Mientras Dupla huía hacia su garita, y antes de que yo pudiera pedir explicaciones, Thurston exclamó:

- ¡Holmes, es asombroso! Pero ¿cómo sabía que había robado comida de la Sociedad para sus amantes?

- Muy sencillo, amigos. Entre el mal olor de este individuo pude apreciar no menos de tres tenues rastros de perfumes baratos, de los que usan las prostitutas; recientes, porque no habían desaparecido. Uno, pase... pero tres olores indican que suele frecuentar estas dudosas compañías; además, en su desaseo hay algunos toques de pretensiones de Donjuán como el broche en el nudo del pañuelo, el clavel de tela en la solapa...

- Sí, pero ¿cómo supo que se había aprovechado de los donativos de la Sociedad, y se traía aquí a sus amantes?

- Amigo Thurston, eso ha sido un farol afortunado; pero cuando usted vea a un individuo extraído del arroyo, al que se le ha elevado por encima de la media para darle un poco de poder, y con una arrogancia y presunción como las de este sujeto, puede apostar a que explotará a los inferiores, y no se detendrá ante ninguna corrupción o hurto para conseguir sus fines. Acerté, y cuando le amenacé con contarle todo a sus superiores, debió pensar que yo era una especie de brujo: su cobardía natural le hizo un corderito en nuestras manos.

A todo esto, habíamos entrado en el Gran Comedor, donde unas grandes mesas alargadas, dispuestas en cuatro columnas, podían albergar a varios cientos de comensales. Menos de la mitad de los asientos estaban llenos, todos con hombres y mujeres mal vestidos y sucios, aunque su grado de pobreza era muy variable.

Entre las mesas, una serie de vigilantes de ambos sexos paseaban, cuidando de que no se produjeran alborotos. Antes de que pudiera fijarme detenidamente en ellos, un griterío desvió nuestra atención. En una de las mesas, un sujeto de mediana edad, bastante calvo, de lentes y barba descuidada -y dos arrugas verticales entre las cejas que le daban apariencia de gnomo malhumorado- gritaba, daba puñetazos y parecía encontrarse en un frenesí violento. Los insultos, maldiciones e injurias con las que nos apostrofaba -y que luego me tradujeron mis amigos- eran de tal calibre, que ni la más suave puedo transcribir aquí.

Una de las tres mujeres que vigilaban la sala se adelantó. Era gruesa, de cara aparentemente indolente pero con un rictus cruel en la boca.

- ¡Diecisiete! - Hasta yo entendí la palabra, aunque no supe lo que significaba. Unos cuantos sujetos, de los más patibularios entre los que patrullaban, agarraron al mendigo y se lo llevaron a rastras hacia otros cuartos.

Thurston nos explicó mientras nos alejábamos de allí.

- Al indigente le llaman Ardilla, por la movilidad que mostraba en la Sociedad, al principio, de aquí para allá.
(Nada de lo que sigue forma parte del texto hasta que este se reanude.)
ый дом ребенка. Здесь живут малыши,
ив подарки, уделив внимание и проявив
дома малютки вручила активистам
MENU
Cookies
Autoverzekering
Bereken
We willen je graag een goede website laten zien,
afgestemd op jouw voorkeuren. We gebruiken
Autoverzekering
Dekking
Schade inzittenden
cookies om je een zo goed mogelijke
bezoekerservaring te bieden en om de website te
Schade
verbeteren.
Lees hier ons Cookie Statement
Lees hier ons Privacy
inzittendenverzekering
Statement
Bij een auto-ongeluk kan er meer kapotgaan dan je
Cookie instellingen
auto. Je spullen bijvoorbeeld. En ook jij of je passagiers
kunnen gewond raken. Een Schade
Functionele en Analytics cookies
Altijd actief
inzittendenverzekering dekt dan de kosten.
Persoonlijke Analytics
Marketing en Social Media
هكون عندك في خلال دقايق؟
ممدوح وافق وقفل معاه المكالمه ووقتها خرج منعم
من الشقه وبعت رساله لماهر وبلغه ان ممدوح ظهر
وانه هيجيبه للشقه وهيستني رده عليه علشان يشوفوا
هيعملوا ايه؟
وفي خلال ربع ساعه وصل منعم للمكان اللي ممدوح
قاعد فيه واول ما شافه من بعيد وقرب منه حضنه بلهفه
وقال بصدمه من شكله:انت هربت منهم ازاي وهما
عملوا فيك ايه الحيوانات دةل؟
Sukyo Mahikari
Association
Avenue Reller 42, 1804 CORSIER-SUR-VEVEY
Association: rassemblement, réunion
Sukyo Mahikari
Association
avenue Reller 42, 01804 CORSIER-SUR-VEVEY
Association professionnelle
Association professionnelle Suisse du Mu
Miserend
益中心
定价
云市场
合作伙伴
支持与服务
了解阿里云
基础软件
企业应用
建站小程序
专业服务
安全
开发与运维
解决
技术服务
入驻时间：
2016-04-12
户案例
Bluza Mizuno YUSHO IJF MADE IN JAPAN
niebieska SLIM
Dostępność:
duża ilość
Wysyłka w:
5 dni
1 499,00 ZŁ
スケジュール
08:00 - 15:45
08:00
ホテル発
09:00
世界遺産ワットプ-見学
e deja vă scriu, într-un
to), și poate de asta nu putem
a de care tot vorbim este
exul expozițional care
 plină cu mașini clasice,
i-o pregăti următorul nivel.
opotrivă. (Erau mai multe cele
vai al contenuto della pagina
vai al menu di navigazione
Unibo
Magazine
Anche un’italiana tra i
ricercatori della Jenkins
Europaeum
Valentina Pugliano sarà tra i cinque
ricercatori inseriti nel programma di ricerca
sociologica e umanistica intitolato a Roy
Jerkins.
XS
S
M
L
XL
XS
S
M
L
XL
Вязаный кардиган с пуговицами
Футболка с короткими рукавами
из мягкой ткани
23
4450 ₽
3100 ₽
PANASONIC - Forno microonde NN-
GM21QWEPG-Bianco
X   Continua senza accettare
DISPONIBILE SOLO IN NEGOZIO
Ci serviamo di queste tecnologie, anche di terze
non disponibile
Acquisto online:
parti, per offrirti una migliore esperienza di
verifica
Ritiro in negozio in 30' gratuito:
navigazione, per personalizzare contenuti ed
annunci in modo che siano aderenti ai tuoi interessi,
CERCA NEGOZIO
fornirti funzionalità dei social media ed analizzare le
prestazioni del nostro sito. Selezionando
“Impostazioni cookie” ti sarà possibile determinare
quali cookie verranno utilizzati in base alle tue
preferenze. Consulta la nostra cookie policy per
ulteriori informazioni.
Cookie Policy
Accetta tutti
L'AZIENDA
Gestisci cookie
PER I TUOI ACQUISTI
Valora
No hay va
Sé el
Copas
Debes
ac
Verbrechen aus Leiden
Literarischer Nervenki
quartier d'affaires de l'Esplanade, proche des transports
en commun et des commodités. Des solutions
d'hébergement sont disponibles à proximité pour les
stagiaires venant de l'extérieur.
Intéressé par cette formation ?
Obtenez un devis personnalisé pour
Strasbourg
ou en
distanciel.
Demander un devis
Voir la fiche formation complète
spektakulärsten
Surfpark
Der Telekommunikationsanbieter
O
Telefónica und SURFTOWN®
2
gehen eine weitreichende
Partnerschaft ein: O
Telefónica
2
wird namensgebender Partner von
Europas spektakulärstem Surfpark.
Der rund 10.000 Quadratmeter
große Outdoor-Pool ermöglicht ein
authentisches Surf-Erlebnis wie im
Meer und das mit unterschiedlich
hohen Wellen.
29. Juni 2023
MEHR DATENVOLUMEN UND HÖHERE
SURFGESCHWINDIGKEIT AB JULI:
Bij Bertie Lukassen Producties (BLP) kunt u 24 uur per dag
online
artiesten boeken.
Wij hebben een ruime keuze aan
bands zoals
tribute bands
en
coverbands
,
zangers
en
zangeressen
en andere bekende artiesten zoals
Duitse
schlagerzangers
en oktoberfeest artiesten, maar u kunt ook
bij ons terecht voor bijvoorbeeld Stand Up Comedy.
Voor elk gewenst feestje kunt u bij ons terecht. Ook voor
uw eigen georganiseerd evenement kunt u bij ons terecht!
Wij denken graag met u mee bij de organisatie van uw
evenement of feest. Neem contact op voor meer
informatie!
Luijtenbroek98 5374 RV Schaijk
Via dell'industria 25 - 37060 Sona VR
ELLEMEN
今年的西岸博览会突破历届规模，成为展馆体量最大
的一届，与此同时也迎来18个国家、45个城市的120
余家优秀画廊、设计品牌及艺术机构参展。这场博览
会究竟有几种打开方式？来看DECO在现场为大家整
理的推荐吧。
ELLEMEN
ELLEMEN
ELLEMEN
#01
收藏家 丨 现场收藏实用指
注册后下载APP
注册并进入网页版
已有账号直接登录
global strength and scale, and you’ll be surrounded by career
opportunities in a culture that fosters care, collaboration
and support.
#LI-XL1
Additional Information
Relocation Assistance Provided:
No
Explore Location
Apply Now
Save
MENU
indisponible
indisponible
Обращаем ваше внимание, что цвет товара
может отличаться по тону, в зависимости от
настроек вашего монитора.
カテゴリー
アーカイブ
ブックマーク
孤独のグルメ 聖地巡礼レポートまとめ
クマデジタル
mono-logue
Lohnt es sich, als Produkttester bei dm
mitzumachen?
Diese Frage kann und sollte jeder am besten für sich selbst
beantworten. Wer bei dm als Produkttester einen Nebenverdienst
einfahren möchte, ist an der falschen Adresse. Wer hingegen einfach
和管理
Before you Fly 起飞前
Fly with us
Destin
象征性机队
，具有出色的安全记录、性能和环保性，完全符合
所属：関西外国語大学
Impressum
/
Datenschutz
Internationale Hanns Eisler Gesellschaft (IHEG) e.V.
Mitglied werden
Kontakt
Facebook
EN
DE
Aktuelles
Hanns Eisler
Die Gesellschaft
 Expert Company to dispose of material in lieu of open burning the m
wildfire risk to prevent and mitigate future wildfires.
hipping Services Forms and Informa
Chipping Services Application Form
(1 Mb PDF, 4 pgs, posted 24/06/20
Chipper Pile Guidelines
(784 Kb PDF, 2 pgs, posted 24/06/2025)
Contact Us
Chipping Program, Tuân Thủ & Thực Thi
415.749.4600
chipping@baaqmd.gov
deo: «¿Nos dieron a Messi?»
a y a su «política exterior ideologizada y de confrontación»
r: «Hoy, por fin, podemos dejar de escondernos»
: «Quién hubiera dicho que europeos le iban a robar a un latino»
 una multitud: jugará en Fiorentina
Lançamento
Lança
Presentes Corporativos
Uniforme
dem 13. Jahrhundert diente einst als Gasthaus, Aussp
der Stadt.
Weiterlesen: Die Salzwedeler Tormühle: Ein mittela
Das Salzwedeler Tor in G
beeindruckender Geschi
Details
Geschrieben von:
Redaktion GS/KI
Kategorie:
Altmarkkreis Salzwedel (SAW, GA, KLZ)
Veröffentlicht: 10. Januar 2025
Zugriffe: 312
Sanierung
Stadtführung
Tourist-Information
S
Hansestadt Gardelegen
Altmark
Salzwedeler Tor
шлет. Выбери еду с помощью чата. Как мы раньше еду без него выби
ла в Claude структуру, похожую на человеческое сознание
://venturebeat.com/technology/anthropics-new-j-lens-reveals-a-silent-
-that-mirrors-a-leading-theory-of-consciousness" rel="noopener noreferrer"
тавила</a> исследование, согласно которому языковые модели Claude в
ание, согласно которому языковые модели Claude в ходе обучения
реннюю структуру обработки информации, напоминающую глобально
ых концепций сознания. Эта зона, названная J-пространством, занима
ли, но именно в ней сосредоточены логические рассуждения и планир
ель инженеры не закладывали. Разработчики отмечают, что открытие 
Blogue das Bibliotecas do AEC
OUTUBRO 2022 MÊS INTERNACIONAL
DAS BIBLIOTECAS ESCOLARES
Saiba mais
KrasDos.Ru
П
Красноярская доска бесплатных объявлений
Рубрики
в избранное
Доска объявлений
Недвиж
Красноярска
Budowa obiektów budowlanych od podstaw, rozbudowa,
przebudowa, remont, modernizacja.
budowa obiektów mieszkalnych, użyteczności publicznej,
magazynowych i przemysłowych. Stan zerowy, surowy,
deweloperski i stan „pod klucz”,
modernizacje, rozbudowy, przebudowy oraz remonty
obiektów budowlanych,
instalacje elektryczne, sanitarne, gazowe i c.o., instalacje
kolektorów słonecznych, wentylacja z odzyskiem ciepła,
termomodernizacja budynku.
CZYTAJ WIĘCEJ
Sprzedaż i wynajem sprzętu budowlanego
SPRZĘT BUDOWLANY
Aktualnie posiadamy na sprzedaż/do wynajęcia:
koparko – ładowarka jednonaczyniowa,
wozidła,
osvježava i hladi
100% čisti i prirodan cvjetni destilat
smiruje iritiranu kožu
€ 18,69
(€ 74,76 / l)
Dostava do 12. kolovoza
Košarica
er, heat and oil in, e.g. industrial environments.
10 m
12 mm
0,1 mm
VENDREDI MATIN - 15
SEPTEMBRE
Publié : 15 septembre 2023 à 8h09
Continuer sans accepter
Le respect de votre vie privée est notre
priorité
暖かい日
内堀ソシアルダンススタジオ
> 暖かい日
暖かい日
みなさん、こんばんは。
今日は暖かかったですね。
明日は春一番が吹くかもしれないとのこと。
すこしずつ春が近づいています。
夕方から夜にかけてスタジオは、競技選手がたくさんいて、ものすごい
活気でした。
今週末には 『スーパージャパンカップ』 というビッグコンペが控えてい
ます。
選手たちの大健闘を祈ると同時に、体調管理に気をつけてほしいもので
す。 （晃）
Pero de vez en cuando, cada vez con más frecuencia, le dan esos horribles ataques con insultos, espasmos, agresividad contra él y los de alrededor. Los vigilantes aplican las reglas más estrictas para mantener el orden en el comedor y todo el domicilio. Así, la Hermana Ana, a quien han visto actuar ahora, considera que solo hay dos penas posibles: 20 latigazos, para penas graves; 17, para casos más leves, como en este caso. Por eso, a la Hermana Ana, los mendigos la apodan VeinteDiecisiete.

- ¡Imposible! ¡Es un enfermo mental! ¡No es un delincuente!2

Thurston suspiró.

- Watson, por eso os llamé. Hay mucha, mucha maldad en esto. Os ruego a los dos que avancéis conmigo hasta el fondo de la habitación, mientras observáis de manera disimulada. Los dueños nombraron los administradores, y estos a su vez los vigilantes; todos pertenecen a una especie de secta ultrapuritana llamada CHUPI3. Los brutos que arrastraron a Ardilla y ejecutan los castigos no, esos son simples gorilas. Pero avancemos hacia la oficina.

- ¡Alto! ¿Dónde van ustedes?

Una de las vigilantes, una Monja muy obesa, con gran papo, se había encarado con nosotros. Sonreía cruelmente, mostrando una mella donde le faltaba un incisivo superior.